And that means strict — some might say draconian — measures to reduce consumption of what’s bad for us, and aggressive campaigns to get us to eat and behave in a healthier fashion.

“It doesn’t seem at all draconian to me,” said Toni Yancey, a professor of health sciences at the UCLA School of Public Health. “We need to change social norms to make certain foods less appealing, just as we made it less appealing to smoke.”

We’re already removing sugary sodas and junk food from schools, and we’re doing it to help kids be healthier. Surely the same rationale applies to the rest of society.
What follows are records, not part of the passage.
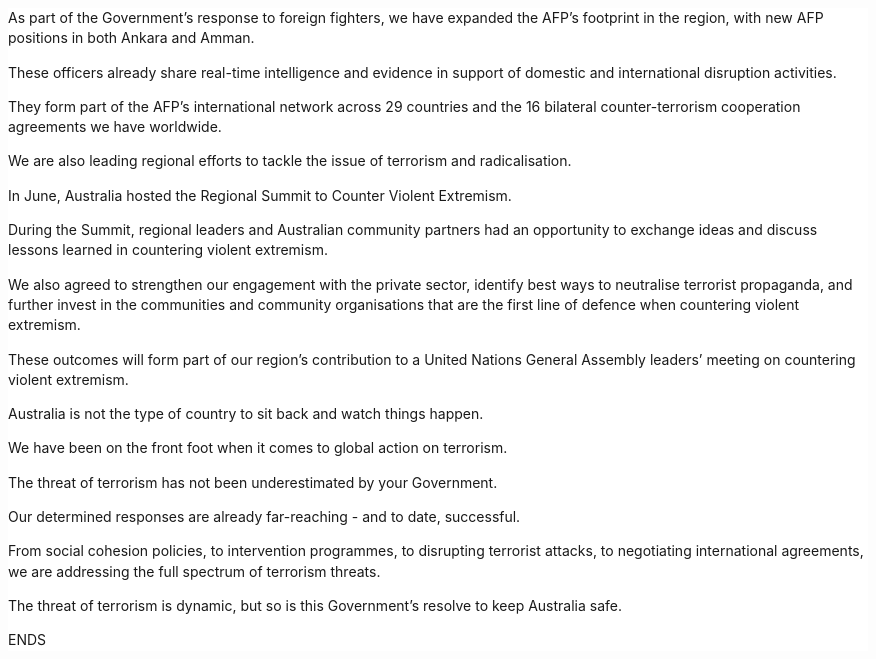  As part of the Government’s response to foreign fighters, we have expanded the  AFP’s footprint in the region, with new AFP positions in both Ankara and Amman. 

 These officers already share real-time intelligence and evidence in support of  domestic and international disruption activities. 

 They form part of the AFP’s international network across 29 countries and the 16  bilateral counter-terrorism cooperation agreements we have worldwide. 

 We are also leading regional efforts to tackle the issue of terrorism and  radicalisation. 

 In June, Australia hosted the Regional Summit to Counter Violent Extremism.  

 During the Summit, regional leaders and Australian community partners had an  opportunity to exchange ideas and discuss lessons learned in countering violent  extremism.  

 We also agreed to strengthen our engagement with the private sector, identify  best ways to neutralise terrorist propaganda, and further invest in the  communities and community organisations that are the first line of defence when  countering violent extremism. 

 These outcomes will form part of our region’s contribution to a United Nations  General Assembly leaders’ meeting on countering violent extremism. 

 Australia is not the type of country to sit back and watch things happen. 

 We have been on the front foot when it comes to global action on terrorism. 

 The threat of terrorism has not been underestimated by your Government. 

 Our determined responses are already far-reaching - and to date, successful. 

 From social cohesion policies, to intervention programmes, to disrupting terrorist  attacks, to negotiating international agreements, we are addressing the full  spectrum of terrorism threats. 

 The threat of terrorism is dynamic, but so is this Government’s resolve to keep  Australia safe. 

 

 ENDS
I’m not saying we close down all McDonald’s and Burger King outlets. I’m saying we significantly limit advertising and sponsorship by companies selling, as Goldstein put it, high-fat, high-salt, high-sugar products.

This has worked for tobacco. It’s worked (on a largely volunteer basis) for alcohol. It can work for junk food.

Yancey said a good place to start would be government buildings — eliminate all bad-for-you foods and beverages. Instead, make healthful alternatives available. Gradually, if the political will can be found, expand the junk food ban to all workplaces, just as smoking bans spread from the public to the private sector.

Meanwhile, we need to step up wellness efforts to get people to make healthier choices and exercise more. These programs should be funded by levies on the foods that contribute most to obesity, and the obvious place to start is soda.

The beverage industry fiercely opposes such ideas. The chief financial officer of Coca-Cola Co., Gary Fayard, said at an industry conference this month that soda makers need to band together to fight any new taxes on their products.

Researchers at Harvard University say soft drinks are a “major driver” of obesity in the United States, and that raising the price of a can of soda by about a third could cut consumption by as much as 26%.

Tax money could also be put to better use.

“Because we subsidize corn, it ends up as high-fructose corn syrup,” Yancey said. “Why not subsidize healthy foods instead?”

I asked her what she thinks the obesity rate will be 30 years from now.

“I think it will be even higher,” Yancey replied. “Adults will be fatter.”

But if we act now, she said, future generations of kids won’t be exposed to all the cues and temptations that contribute to runaway waistlines.

“Hopefully they’ll be less fat,” Yancey said. “That’s where we’ll turn the tide.”